Of the lines listed below, return exactly those that run from the line containing "verbeteren, maar ook kosten besparen door de" through the line containing "werknemers worden gebruikt, tenzij", both included.

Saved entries

-=-=-

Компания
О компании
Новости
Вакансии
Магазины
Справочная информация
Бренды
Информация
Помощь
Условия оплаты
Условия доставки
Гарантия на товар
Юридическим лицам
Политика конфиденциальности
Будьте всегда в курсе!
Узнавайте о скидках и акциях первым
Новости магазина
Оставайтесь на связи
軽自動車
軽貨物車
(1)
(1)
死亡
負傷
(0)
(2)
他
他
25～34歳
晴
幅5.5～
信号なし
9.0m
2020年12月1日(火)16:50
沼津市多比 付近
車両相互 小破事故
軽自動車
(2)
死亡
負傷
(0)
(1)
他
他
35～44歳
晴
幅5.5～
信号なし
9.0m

-=-=-

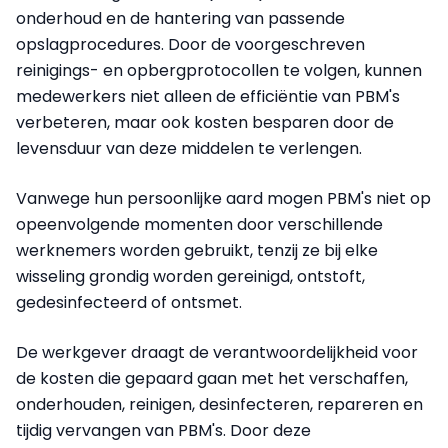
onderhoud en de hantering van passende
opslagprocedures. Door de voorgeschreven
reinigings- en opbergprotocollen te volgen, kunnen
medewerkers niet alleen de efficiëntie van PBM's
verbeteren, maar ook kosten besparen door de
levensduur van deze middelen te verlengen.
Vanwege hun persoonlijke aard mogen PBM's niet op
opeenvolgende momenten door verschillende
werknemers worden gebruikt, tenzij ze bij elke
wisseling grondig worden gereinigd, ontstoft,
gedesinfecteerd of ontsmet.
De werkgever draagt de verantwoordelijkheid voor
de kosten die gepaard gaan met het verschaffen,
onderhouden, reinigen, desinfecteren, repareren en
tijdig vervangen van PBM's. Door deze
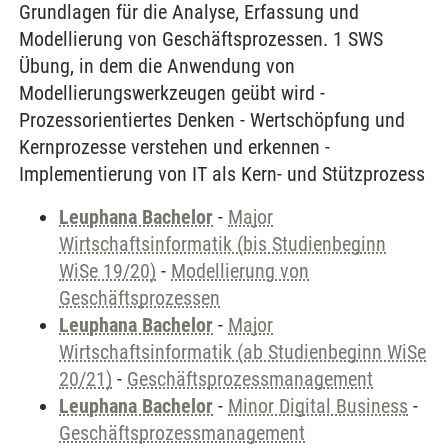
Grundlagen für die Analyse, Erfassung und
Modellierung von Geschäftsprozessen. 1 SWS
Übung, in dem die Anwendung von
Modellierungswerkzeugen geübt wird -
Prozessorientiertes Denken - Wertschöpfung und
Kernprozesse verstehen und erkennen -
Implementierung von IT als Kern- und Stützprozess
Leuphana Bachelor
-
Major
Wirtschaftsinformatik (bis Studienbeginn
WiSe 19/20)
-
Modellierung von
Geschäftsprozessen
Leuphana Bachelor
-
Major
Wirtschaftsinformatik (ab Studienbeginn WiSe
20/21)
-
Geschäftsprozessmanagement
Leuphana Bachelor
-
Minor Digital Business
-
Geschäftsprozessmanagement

-=-=-

**Answer space**.
verbeteren, maar ook kosten besparen door de
levensduur van deze middelen te verlengen.
Vanwege hun persoonlijke aard mogen PBM's niet op
opeenvolgende momenten door verschillende
werknemers worden gebruikt, tenzij ze bij elke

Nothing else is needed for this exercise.